The league table never lies, we are told, but seeing this Arsenal team finish runners-up might prompt a polygraph test. It's been a bad season, and it doesn't feel like Arsenal really deserved such a high finish. Still, as denouements go, Sunday's could barely have been scripted any better. It was complete when departing captain Mikel Arteta saw an effort come off the bar and in off the keeper in his final match.

Low point

There was something particularly galling about the FA Cup quarterfinal defeat to Watford, just when it seemed that a third Wembley win in three years was all that could be salvaged from the season. Equally, the rather botched protest against Wenger and Stan Kroenke in the home game against Norwich didn't make for a particularly happy day for the club. In isolation, possibly the worst result of all was the embarrassing 4-0 capitulation to Southampton on Boxing Day.

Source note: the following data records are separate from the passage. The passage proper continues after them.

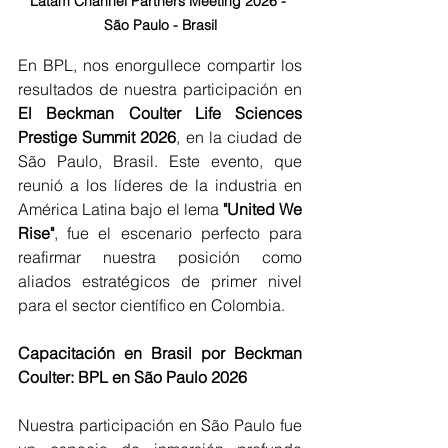
Latam Channel Partners Meeting 2026 - 
São Paulo
 - Brasil
En BPL, nos enorgullece compartir los 
resultados de nuestra participación en 
El Beckman Coulter Life Sciences 
Prestige Summit 2026
, en la ciudad de 
São Paulo, Brasil. Este evento, que 
reunió a los líderes de la industria en 
América Latina bajo el lema
 "United We 
Rise"
, fue el escenario perfecto para 
reafirmar nuestra posición como 
aliados estratégicos de primer nivel 
para el sector científico en Colombia.
Capacitación en Brasil por Beckman 
Coulter: BPL en São Paulo 2026
Nuestra participación en São Paulo fue 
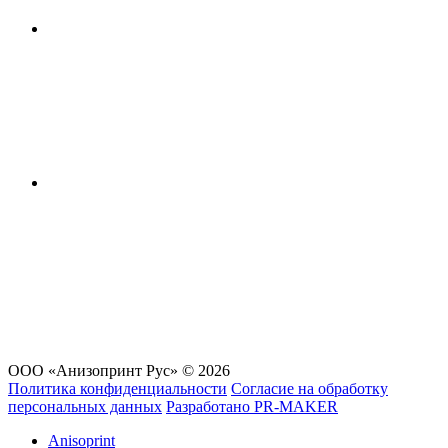
ООО «Анизопринт Рус» © 2026
Политика конфиденциальности
Согласие на обработку
персональных данных
Разработано
PR-MAKER
Anisoprint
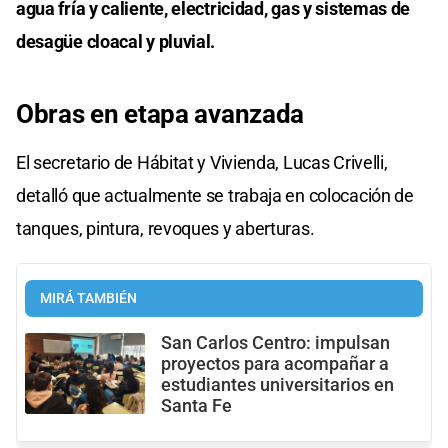
agua fría y caliente, electricidad, gas y sistemas de
desagüe cloacal y pluvial.
Obras en etapa avanzada
El secretario de Hábitat y Vivienda, Lucas Crivelli,
detalló que actualmente se trabaja en colocación de
tanques, pintura, revoques y aberturas.
MIRÁ TAMBIÉN
San Carlos Centro: impulsan
proyectos para acompañar a
estudiantes universitarios en
Santa Fe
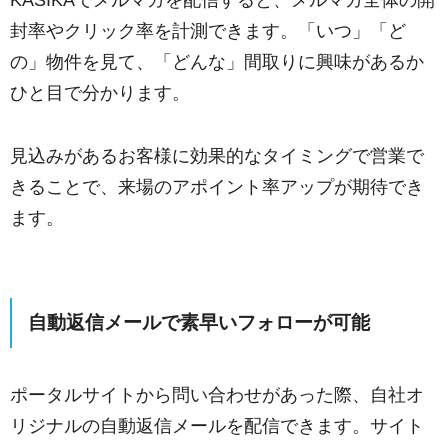
封率やクリック率を計測できます。「いつ」「ど
の」物件を見て、「どんな」間取りに興味があるか
ひと目で分かります。
見込みがあるお客様に効果的なタイミングで営業で
きることで、来場のアポイント率アップが期待でき
ます。
自動返信メールで素早いフォローが可能
ポータルサイトから問い合わせがあった際、自社オ
リジナルの自動返信メールを配信できます。サイト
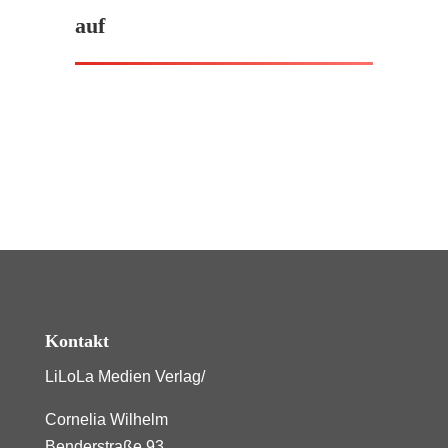
auf
Kontakt
LiLoLa Medien Verlag/
Cornelia Wilhelm
Benderstraße 93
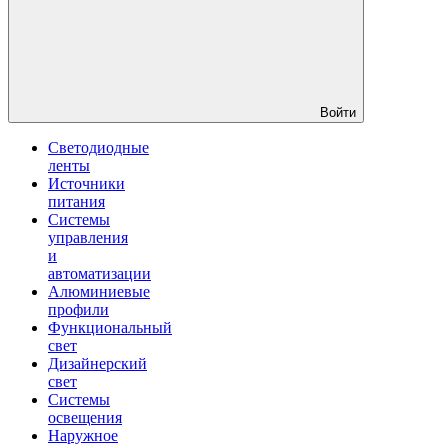
Войти
Светодиодные
ленты
Источники
питания
Системы
управления
и
автоматизации
Алюминиевые
профили
Функциональный
свет
Дизайнерский
свет
Системы
освещения
Наружное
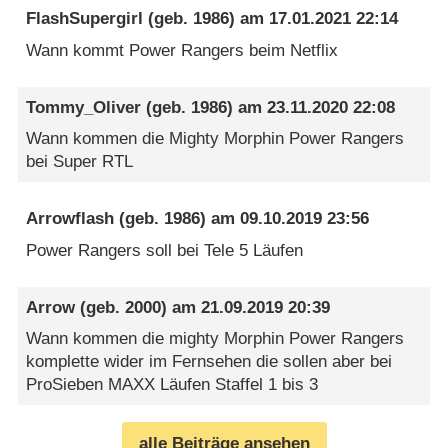
FlashSupergirl
(geb. 1986) am
17.01.2021 22:14
Wann kommt Power Rangers beim Netflix
Tommy_Oliver
(geb. 1986) am
23.11.2020 22:08
Wann kommen die Mighty Morphin Power Rangers
bei Super RTL
Arrowflash
(geb. 1986) am
09.10.2019 23:56
Power Rangers soll bei Tele 5 Läufen
Arrow
(geb. 2000) am
21.09.2019 20:39
Wann kommen die mighty Morphin Power Rangers
komplette wider im Fernsehen die sollen aber bei
ProSieben MAXX Läufen Staffel 1 bis 3
alle Beiträge ansehen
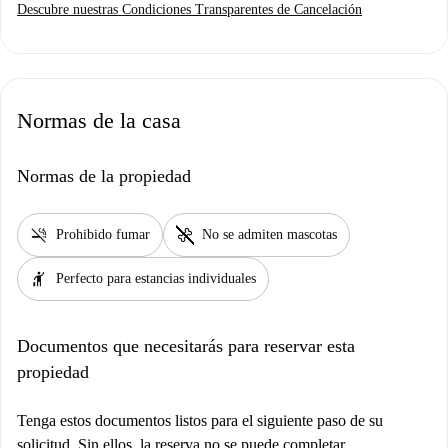
Descubre nuestras Condiciones Transparentes de Cancelación
Normas de la casa
Normas de la propiedad
smoke_free
pet_supplies
Prohibido fumar
No se admiten mascotas
hail
Perfecto para estancias individuales
Documentos que necesitarás para reservar esta
propiedad
Tenga estos documentos listos para el siguiente paso de su
solicitud. Sin ellos, la reserva no se puede completar.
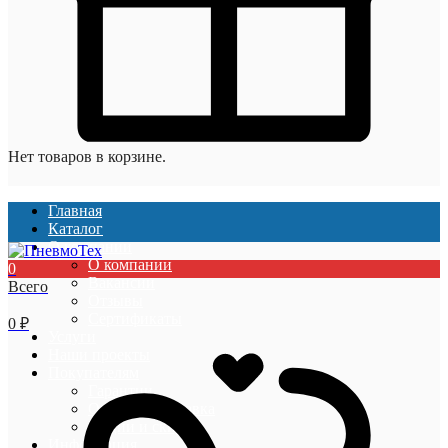
Нет товаров в корзине.
Главная
Каталог
О компании
О компании
0
Вакансии
Всего
Отзывы
Сертификаты
0
₽
Услуги
Наши проекты
Покупателям
Гарантии
Оплата и доставка
Акции и скидки
Информация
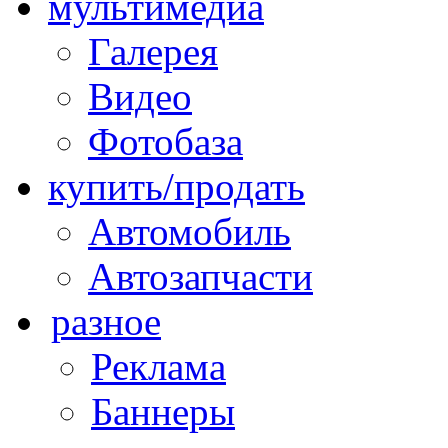
мультимедиа
Галерея
Видео
Фотобаза
купить/продать
Автомобиль
Автозапчасти
разное
Реклама
Баннеры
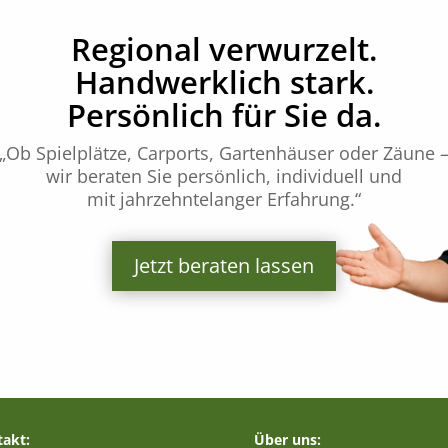
Regional verwurzelt.
Handwerklich stark.
Persönlich für Sie da.
„Ob Spielplätze, Carports, Gartenhäuser oder Zäune 
wir beraten Sie persönlich, individuell und
mit jahrzehntelanger Erfahrung.“
Jetzt beraten lassen
akt:
Über uns:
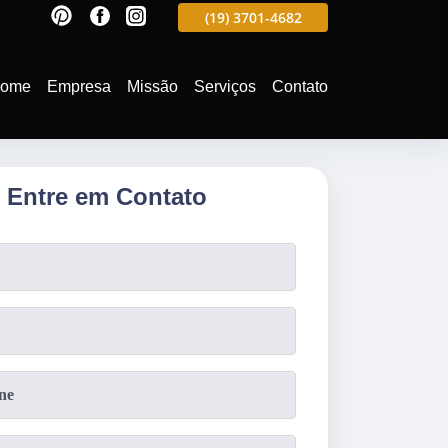
597
(19)
3701-4988
(19)
3701-4682
(19)
99991-5597
ome
Empresa
Missão
Serviços
Contato
Entre em Contato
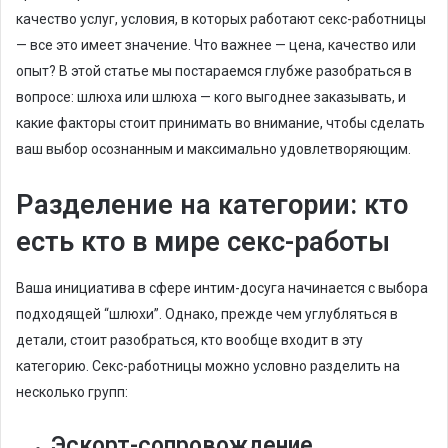
m
качество услуг, условия, в которых работают секс-работницы
a
— все это имеет значение. Что важнее — цена, качество или
i
опыт? В этой статье мы постараемся глубже разобраться в
l
вопросе: шлюха или шлюха — кого выгоднее заказывать, и
какие факторы стоит принимать во внимание, чтобы сделать
ваш выбор осознанным и максимально удовлетворяющим.
Разделение на категории: кто
есть кто в мире секс-работы
Ваша инициатива в сфере интим-досуга начинается с выбора
подходящей “шлюхи”. Однако, прежде чем углубляться в
детали, стоит разобраться, кто вообще входит в эту
категорию. Секс-работницы можно условно разделить на
несколько групп:
Эскорт-сопровождение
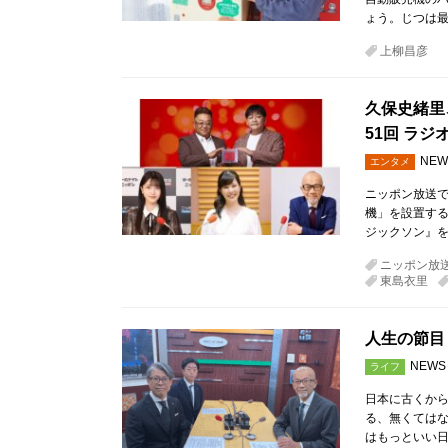
ょう。じつは
上柳昌彦
久保史緒里
51回 ラ
NEW
エンタメ
ニッポン放送
機」を設置する
ジックソン』を
ニッポン放
東島衣里
人生の節目
NEWS
ライフ
日本に古くか
る、無くてはな
はもっといい日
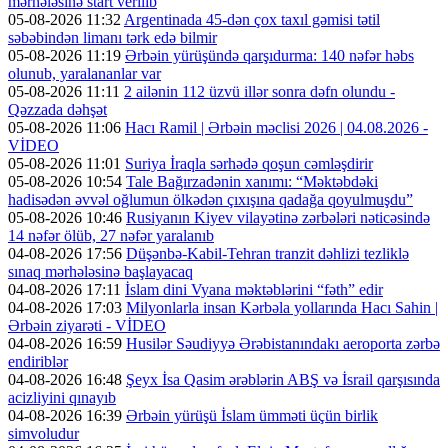
mərhələsinə start verilib
05-08-2026 11:32
Argentinada 45-dən çox taxıl gəmisi tətil
səbəbindən limanı tərk edə bilmir
05-08-2026 11:19
Ərbəin yürüşündə qarşıdurma: 140 nəfər həbs
olunub, yaralananlar var
05-08-2026 11:11
2 ailənin 112 üzvü illər sonra dəfn olundu -
Qəzzada dəhşət
05-08-2026 11:06
Hacı Ramil | Ərbəin məclisi 2026 | 04.08.2026 -
VİDEO
05-08-2026 11:01
Suriya İraqla sərhədə qoşun cəmləşdirir
05-08-2026 10:54
Tale Bağırzadənin xanımı: “Məktəbdəki
hadisədən əvvəl oğlumun ölkədən çıxışına qadağa qoyulmuşdu”
05-08-2026 10:46
Rusiyanın Kiyev vilayətinə zərbələri nəticəsində
14 nəfər ölüb, 27 nəfər yaralanıb
04-08-2026 17:56
Düşənbə-Kabil-Tehran tranzit dəhlizi tezliklə
sınaq mərhələsinə başlayacaq
04-08-2026 17:11
İslam dini Vyana məktəblərini “fəth” edir
04-08-2026 17:03
Milyonlarla insan Kərbəla yollarında Hacı Sahin |
Ərbəin ziyarəti - VİDEO
04-08-2026 16:59
Husilər Səudiyyə Ərəbistanındakı aeroporta zərbə
endiriblər
04-08-2026 16:48
Şeyx İsa Qasim ərəblərin ABŞ və İsrail qarşısında
acizliyini qınayıb
04-08-2026 16:39
Ərbəin yürüşü İslam ümməti üçün birlik
simvoludur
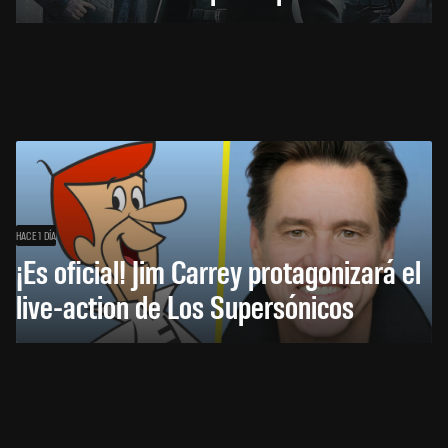
HACE 1 DÍA
¡Es oficial! Jim Carrey protagonizará el
live-action de Los Supersónicos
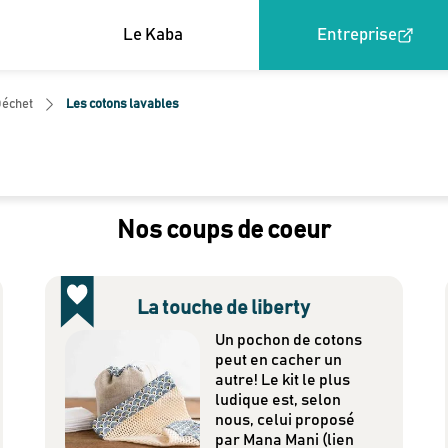
Le Kaba
Entreprise
Déchet
Les cotons lavables
Nos coups de coeur
La touche de liberty
Un pochon de cotons
peut en cacher un
autre! Le kit le plus
ludique est, selon
nous, celui proposé
par Mana Mani (lien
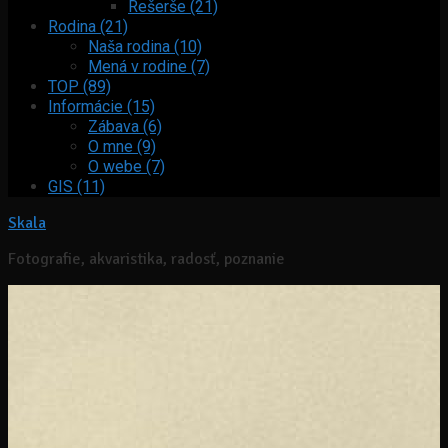
Rešerše (21)
Rodina (21)
Naša rodina (10)
Mená v rodine (7)
TOP (89)
Informácie (15)
Zábava (6)
O mne (9)
O webe (7)
GIS (11)
Skala
Fotografie, akvaristika, radosť, poznanie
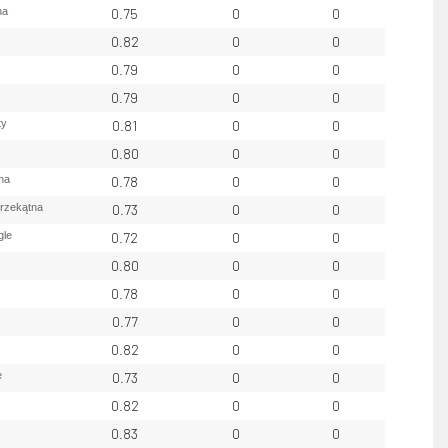
na
0.75
0
0
0.82
0
0
0.79
0
0
0.79
0
0
ty
0.81
0
0
0.80
0
0
na
0.78
0
0
przekątna
0.73
0
0
gle
0.72
0
0
0.80
0
0
0.78
0
0
0.77
0
0
0.82
0
0
e
0.73
0
0
0.82
0
0
0.83
0
0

Even so, the lowest moment had to be the 2-1 home loss to Swansea at the start of March, which effectively ended Arsenal's title challenge. That it followed a strangely muted performance in a defeat to Manchester United at Old Trafford hardly helped, but this was the evening when the realization that the title would elude Arsenal once again hit and the crowd turned febrile, booing substitutions and jeering at the final whistle. It wasn't pleasant.

Arsenal were still mathematically in the title conversation, but the Emirates crowd knew the jig was up. Another season of disappointment was assured.

Arsenal's inefficient side reared its head once again in Wednesday's desultory defeat to Swansea.
Arsenal once again failed to mount a decent title challenge.

Star man

Mesut Ozil seemed to have this honor wrapped up in February, when he moved on to a magnificent 18 assists in 25 Premier League games. Arsenal were only five points behind Leicester City at that point. But Ozil managed just one assist after that, and his slump in form mirrored Arsenal's descent. As such, the most extravagantly talented of Arsenal's players is disqualified on the basis that though he has reached higher aesthetic levels than any of his teammates, he hasn't done so consistently.

Equally, while Alexis Sanchez ended the season in tremendous form, his failure to contribute when Arsenal most needed him means he does not deserve recognition either. As a result, by process of elimination, the honor falls to Hector Bellerin.

It is no empty gesture: Bellerin had a splendid season and was named in the Professional Footballers' Association Team of the Year at right-back. So formidable has his form been that Wenger was happy to send Mathieu Debuchy out on loan in January. Those lung-busting runs from full-back are an important feature of Arsenal's play, and his sprint, interception and cross for Ozil to score the second against Bayern Munich was one of the highlights of the season.

What's next?

Potentially more of the same. Kroenke and Wenger are unlikely to be moved by those rather underwhelming protests, and Wenger has one more year on his contract, so he will be going nowhere. With the new domestic TV deal coming into effect, it is not unreasonable to expect that the greatest summer of Premier League largesse will soon be upon us, with Arsenal's likely title rivals for 2016-17 spending big. The extent to which Arsenal join in will show how ambitious they really are as a club and whether there is any prospect of a title challenge next season.

The case for a new, world-class striker is compelling, and with Tomas Rosicky, Arteta and Mathieu Flamini departing, there is a huge chance to revitalise the midfield too. Switzerland international Granit Xhaka is the rumoured first choice. If Arsenal do embark on the investment program that is so badly needed, then optimism could be renewed ahead of 2016-17, but with the same power structure in place and no change in the club culture, it's hard to see how anything will be different in any meaningful way.